-------- Data section

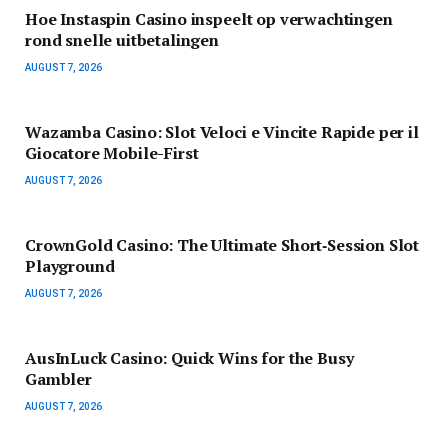
Hoe Instaspin Casino inspeelt op verwachtingen
rond snelle uitbetalingen
AUGUST 7, 2026
Wazamba Casino: Slot Veloci e Vincite Rapide per il
Giocatore Mobile-First
AUGUST 7, 2026
CrownGold Casino: The Ultimate Short‑Session Slot
Playground
AUGUST 7, 2026
AusInLuck Casino: Quick Wins for the Busy
Gambler
AUGUST 7, 2026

----------------

Look through the records above and report how many lines hold the word "Casino", giving only the number.

# [Solution to this problem]
4